Acórdão nº 6234/19.7T8PRT.P1.S1 de Supremo Tribunal de Justiça (Portugal), 20 de Janeiro de 2022

Magistrado ResponsávelMANUEL CAPELO
Data da Resolução20 de Janeiro de 2022
EmissorSupremo Tribunal de Justiça (Portugal)

Acordam no Supremo Tribunal de Justiça Relatório AA e BB, intentaram ação declarativa de condenação, sob a forma de processo comum, contra “Federação Académica ...... e “SPDE – Segurança Privada e Vigilância de Eventos, Lda pedindo a condenação solidária das rés no pagamento: a) da quantia de € 100 000,00, para compensação dos danos não patrimoniais resultantes da lesão do direito à vida do CC e das dores e sofrimentos pelo mesmo CC sentidos antes do falecimento; b) da quantia de € 120 000,00 para compensação dos danos não patrimoniais sofridos pelos próprios autores em resultado do falecimento do seu filho CC; c) de juros de mora contados, à taxa legal, desde a citação e até integral reembolso.

Alegaram que são pais de CC, falecido a … de Maio de 2013; que todos os anos, e também em 2013, no mês de Maio as faculdades da Universidade ... reúnem-se para celebrar o final do ano académico, organizando um conjunto de eventos sob a denominação de “Queima das Fitas”, alguns dos quais têm lugar no espaço designado de “Q…”, que se situa numa larga fatia do Parque ....

Em 2013, a “Queima das Fitas” decorreu entre 04 e 12 de Maio, tendo sido organizada pela ré “Federação Académica ......”; nesse âmbito, a ré “Federação Académica ......”, recorreu à contratação de cerca de 20 estudantes para desempenharem, designadamente, entre 29 de Abril e ... de Maio, a função de venda de bilhetes de acesso ao Q…, junto dos diversos polos da Universidade ...; no desempenho de tais funções, esses estudantes, incluindo o falecido CC, diariamente reuniam, ao final do dia, avultadas quantias dinheiro, que transportavam para o recinto do Q…, local onde a ré “Federação Académica ......” instalou a sua tesouraria, ao fundo da entrada principal, em 12 contentores de metal organizados em forma de “U”.

O transporte do dinheiro era feito em viatura própria, de acordo com instruções e procedimentos transmitidos pela ré “Federação Académica ......” e no dia ... de Maio de 2013, o falecido CC, após ter procedido à venda de bilhetes no local para onde foi destacado, regressou ao Q… pelas 19h00, para entregar mais uma tranche do dinheiro obtido e encontrando-se o falecido CC, juntamente com outros estudantes vendedores, na parte interior do “U”, foram surpreendidos por 3 pessoas encapuçadas e empunhando armas de fogo, provindas do exterior do recinto, a dirigirem-se na sua direção pelo que na confusão que se seguiu, o falecido CC acabou por ser atingido por 2 projéteis de arma de fogo.

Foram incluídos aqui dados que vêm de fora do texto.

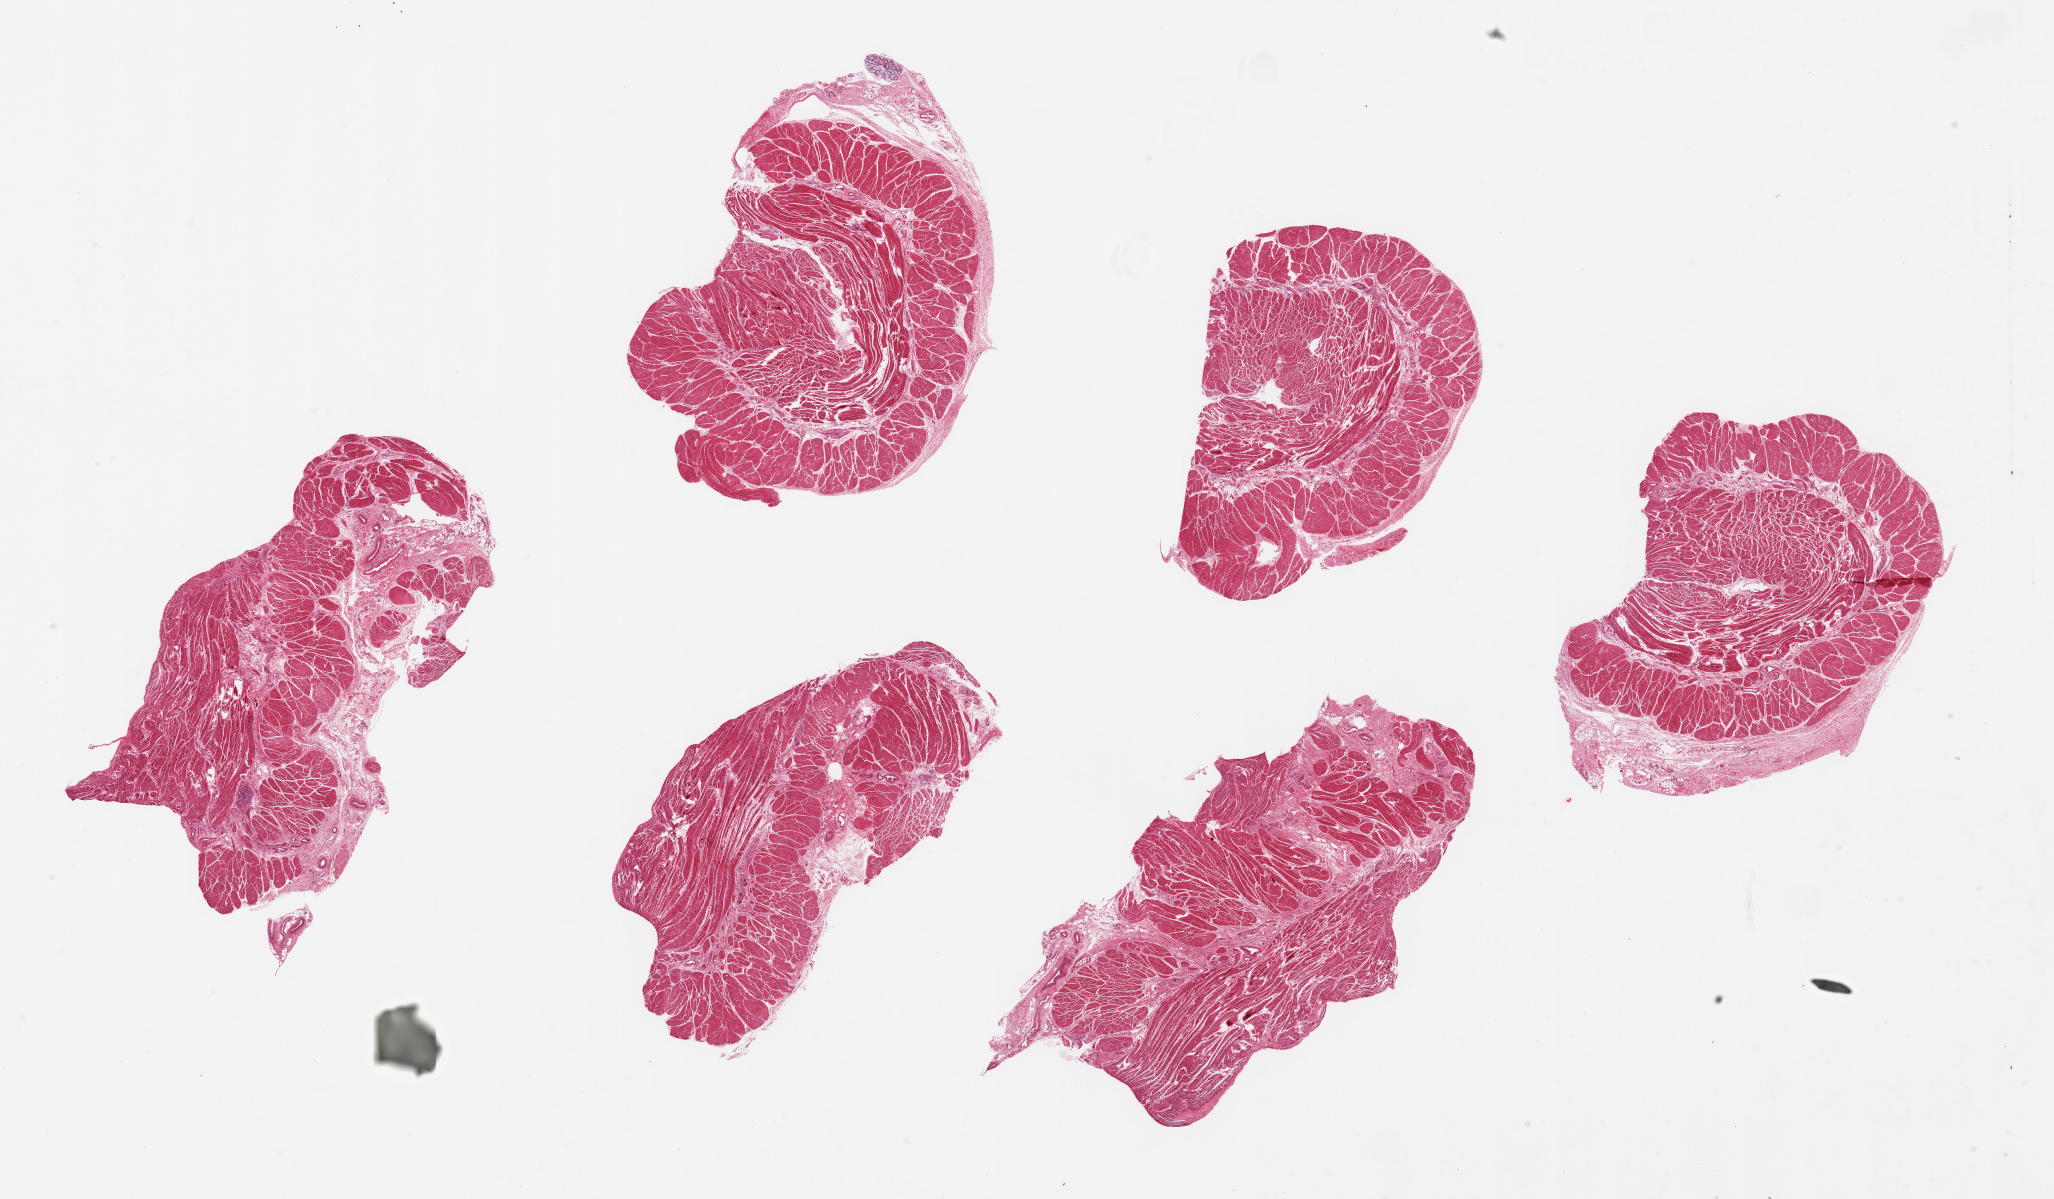
Whole-slide image, haematoxylin and eosin stain — shown as a low-resolution overview of the whole scanned area (about 32.5 x 19.0 mm); PAXgene-fixed paraffin-embedded (PFPE) section; sampled site (target tissue): esophageal muscle; donor tissue sample. Donor sex: female.
• pathologist's review note for this sample: 6 pieces, ~ 7x4mm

Até hoje é desconhecida a identidade dos 3 assaltantes.

A ré “Federação Académica ......” e o falecido CC celebraram contrato pelo qual este se vinculou a proceder à pré-venda de bilhetes de acesso ao “Q…” na semana da Queima das Fitas, segundo instruções, procedimentos e horários definidos pela ré “Federação Académica ......”, obrigando-se esta a pagar uma retribuição, a fornecer os meios necessários à execução daquela tarefa, e a garantir a segurança e integridade física do CC.

O serviço cuja prestação foi assumida pelo CC envolvia muito elevado risco para a sua segurança e integridade física, na medida em que diariamente recebia elevadas quantias de dinheiro, que tinha de entregar na tesouraria da ré “Federação Académica ......”, e o recinto do Q… mostrava-se vedado apenas por rede assente em murete de betão, tendo 2 entradas.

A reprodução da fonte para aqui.